Minimum Detectable Effect
The smallest difference between control and variation that your test is designed to reliably detect — determined by sample size, power, and baseline rate.
Minimum Detectable Effect (MDE) is perhaps the most important pre-test decision in experimentation. It answers the question: "What's the smallest improvement that would make this change worth shipping?"
How MDE Shapes Your Testing Program
Your MDE determines how many tests you can run and what kinds of changes you can validate. A team that sets MDE at 2% relative lift needs much larger samples (and thus fewer tests per year) than a team comfortable with 10% MDE.
The MDE-Revenue Connection
Here's how I frame MDE for business stakeholders: "If this change improves conversion by X%, is that worth the engineering effort to build and maintain it?" A 1% relative lift on a high-traffic page might be worth millions.

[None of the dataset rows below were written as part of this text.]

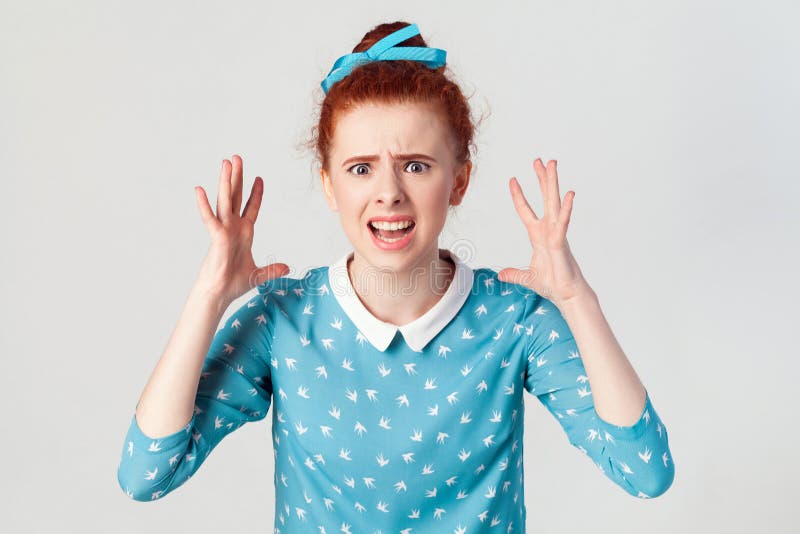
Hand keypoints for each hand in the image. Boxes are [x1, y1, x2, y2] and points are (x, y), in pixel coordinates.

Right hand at [193, 154, 288, 303]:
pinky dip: (204, 205)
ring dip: (226, 181)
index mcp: (244, 233)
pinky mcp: (217, 237)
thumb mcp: (259, 275)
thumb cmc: (233, 283)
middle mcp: (233, 227)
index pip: (251, 208)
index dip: (255, 194)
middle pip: (236, 196)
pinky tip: (200, 189)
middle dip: (238, 177)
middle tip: (237, 157)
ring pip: (225, 200)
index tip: (259, 178)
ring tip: (226, 163)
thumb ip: (273, 269)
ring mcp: (224, 230)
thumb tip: (287, 267)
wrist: (220, 293)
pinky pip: (210, 218)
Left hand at [497, 158, 590, 308]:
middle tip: (539, 160)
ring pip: (554, 203)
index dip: (519, 196)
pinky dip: (567, 209)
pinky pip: (563, 222)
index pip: (526, 211)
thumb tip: (501, 275)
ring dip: (552, 183)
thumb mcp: (527, 278)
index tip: (512, 180)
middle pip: (544, 199)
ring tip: (552, 164)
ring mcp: (556, 233)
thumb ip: (514, 274)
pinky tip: (570, 194)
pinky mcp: (561, 242)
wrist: (565, 295)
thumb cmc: (552, 284)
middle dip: (542, 179)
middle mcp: (548, 229)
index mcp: (539, 235)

A 1% lift on a low-traffic feature page might not be worth the code complexity.
Setting Realistic MDEs
- Macro conversions (purchase, signup): 5-15% relative MDE is realistic for most sites
- Micro conversions (clicks, form starts): 3-5% MDE is achievable with moderate traffic
- Revenue per session: 2-5% MDE, but requires careful metric definition
The Trap of Chasing Small Effects
Some teams set tiny MDEs to "catch everything." This sounds rigorous but is practically counterproductive — tests run for months, blocking other experiments, and even when they find a tiny lift, the confidence interval is so wide that the true effect could be negligible.